From the first line of the data below, copy each line up to the one containing "States (canonical progression)", and include that line too.

→ **Recorded data**

+ + + +

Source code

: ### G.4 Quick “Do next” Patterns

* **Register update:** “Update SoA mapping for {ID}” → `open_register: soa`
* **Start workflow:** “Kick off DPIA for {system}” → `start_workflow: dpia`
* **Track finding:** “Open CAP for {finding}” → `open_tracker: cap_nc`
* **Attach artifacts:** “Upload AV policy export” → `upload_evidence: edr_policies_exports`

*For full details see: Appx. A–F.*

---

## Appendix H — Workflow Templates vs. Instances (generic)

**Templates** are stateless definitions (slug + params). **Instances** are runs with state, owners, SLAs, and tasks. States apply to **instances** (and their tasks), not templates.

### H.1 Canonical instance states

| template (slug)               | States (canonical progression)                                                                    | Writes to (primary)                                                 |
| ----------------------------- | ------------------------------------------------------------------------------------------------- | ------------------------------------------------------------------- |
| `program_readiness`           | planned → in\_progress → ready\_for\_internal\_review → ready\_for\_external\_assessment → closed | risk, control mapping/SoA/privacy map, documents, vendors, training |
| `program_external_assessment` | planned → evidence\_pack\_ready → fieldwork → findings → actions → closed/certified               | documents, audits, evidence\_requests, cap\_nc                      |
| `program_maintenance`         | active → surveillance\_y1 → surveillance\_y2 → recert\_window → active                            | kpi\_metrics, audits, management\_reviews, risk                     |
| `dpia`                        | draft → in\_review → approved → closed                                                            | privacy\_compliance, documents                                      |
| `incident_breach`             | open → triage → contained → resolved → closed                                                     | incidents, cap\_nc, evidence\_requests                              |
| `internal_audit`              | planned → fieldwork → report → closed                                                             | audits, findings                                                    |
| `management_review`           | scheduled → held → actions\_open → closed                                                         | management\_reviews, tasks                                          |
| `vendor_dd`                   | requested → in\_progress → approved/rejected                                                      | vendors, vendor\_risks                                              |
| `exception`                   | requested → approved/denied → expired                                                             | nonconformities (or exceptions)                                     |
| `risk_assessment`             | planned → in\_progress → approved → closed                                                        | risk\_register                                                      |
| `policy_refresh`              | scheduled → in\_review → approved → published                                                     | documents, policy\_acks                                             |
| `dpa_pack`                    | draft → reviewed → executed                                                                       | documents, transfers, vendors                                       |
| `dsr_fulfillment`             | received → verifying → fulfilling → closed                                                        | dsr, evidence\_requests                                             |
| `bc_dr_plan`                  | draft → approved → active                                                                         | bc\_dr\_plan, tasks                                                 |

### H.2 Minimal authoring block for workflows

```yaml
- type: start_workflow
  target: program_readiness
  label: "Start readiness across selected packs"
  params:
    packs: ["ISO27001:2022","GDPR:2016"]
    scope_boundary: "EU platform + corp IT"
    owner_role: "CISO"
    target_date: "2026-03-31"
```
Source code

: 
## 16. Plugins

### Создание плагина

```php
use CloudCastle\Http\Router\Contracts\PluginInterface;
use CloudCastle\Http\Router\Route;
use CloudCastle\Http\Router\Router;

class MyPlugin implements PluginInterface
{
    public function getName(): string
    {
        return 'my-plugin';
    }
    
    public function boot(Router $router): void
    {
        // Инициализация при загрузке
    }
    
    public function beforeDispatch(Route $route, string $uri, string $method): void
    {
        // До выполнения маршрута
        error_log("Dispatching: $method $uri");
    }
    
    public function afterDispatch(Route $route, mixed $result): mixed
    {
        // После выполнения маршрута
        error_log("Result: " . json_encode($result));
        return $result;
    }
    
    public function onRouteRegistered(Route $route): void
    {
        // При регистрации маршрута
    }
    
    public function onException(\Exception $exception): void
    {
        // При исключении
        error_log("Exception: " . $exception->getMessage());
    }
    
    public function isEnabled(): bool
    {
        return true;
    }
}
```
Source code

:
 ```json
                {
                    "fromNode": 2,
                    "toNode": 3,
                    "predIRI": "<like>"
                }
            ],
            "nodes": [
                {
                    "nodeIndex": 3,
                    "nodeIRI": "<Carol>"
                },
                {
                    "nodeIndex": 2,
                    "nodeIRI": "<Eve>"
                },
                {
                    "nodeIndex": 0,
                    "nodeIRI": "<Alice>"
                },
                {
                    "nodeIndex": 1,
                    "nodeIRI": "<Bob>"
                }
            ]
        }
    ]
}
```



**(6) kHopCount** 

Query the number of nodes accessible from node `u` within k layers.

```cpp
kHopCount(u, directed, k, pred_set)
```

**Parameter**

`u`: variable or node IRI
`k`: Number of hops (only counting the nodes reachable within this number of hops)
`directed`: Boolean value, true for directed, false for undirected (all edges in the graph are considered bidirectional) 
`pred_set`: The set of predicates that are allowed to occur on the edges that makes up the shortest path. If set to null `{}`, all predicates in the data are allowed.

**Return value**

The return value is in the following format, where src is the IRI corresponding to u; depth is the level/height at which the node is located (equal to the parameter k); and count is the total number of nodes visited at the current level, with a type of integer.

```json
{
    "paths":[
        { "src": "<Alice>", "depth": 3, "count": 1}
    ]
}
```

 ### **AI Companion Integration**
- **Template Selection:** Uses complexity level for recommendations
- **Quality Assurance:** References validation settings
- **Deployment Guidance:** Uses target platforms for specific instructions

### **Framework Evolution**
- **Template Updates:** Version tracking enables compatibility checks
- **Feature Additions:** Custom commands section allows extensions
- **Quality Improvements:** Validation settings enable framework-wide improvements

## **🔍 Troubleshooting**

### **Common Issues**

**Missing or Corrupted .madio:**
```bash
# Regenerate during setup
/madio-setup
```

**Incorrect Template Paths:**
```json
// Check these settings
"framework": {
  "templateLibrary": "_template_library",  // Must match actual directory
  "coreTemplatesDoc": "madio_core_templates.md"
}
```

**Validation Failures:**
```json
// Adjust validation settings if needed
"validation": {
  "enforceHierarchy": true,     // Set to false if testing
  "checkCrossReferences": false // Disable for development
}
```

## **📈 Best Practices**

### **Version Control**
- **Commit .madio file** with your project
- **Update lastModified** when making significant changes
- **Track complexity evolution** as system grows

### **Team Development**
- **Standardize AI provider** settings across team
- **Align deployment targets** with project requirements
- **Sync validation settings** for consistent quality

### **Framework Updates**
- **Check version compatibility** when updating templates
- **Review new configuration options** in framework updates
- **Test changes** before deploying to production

+ + + +

→ **Response to the exercise**
Source code

: ### G.4 Quick “Do next” Patterns

* **Register update:** “Update SoA mapping for {ID}” → `open_register: soa`
* **Start workflow:** “Kick off DPIA for {system}” → `start_workflow: dpia`
* **Track finding:** “Open CAP for {finding}” → `open_tracker: cap_nc`
* **Attach artifacts:** “Upload AV policy export” → `upload_evidence: edr_policies_exports`

*For full details see: Appx. A–F.*

---

## Appendix H — Workflow Templates vs. Instances (generic)

**Templates** are stateless definitions (slug + params). **Instances** are runs with state, owners, SLAs, and tasks. States apply to **instances** (and their tasks), not templates.

### H.1 Canonical instance states

| template (slug)               | States (canonical progression)                                                                    | Writes to (primary)                                                 |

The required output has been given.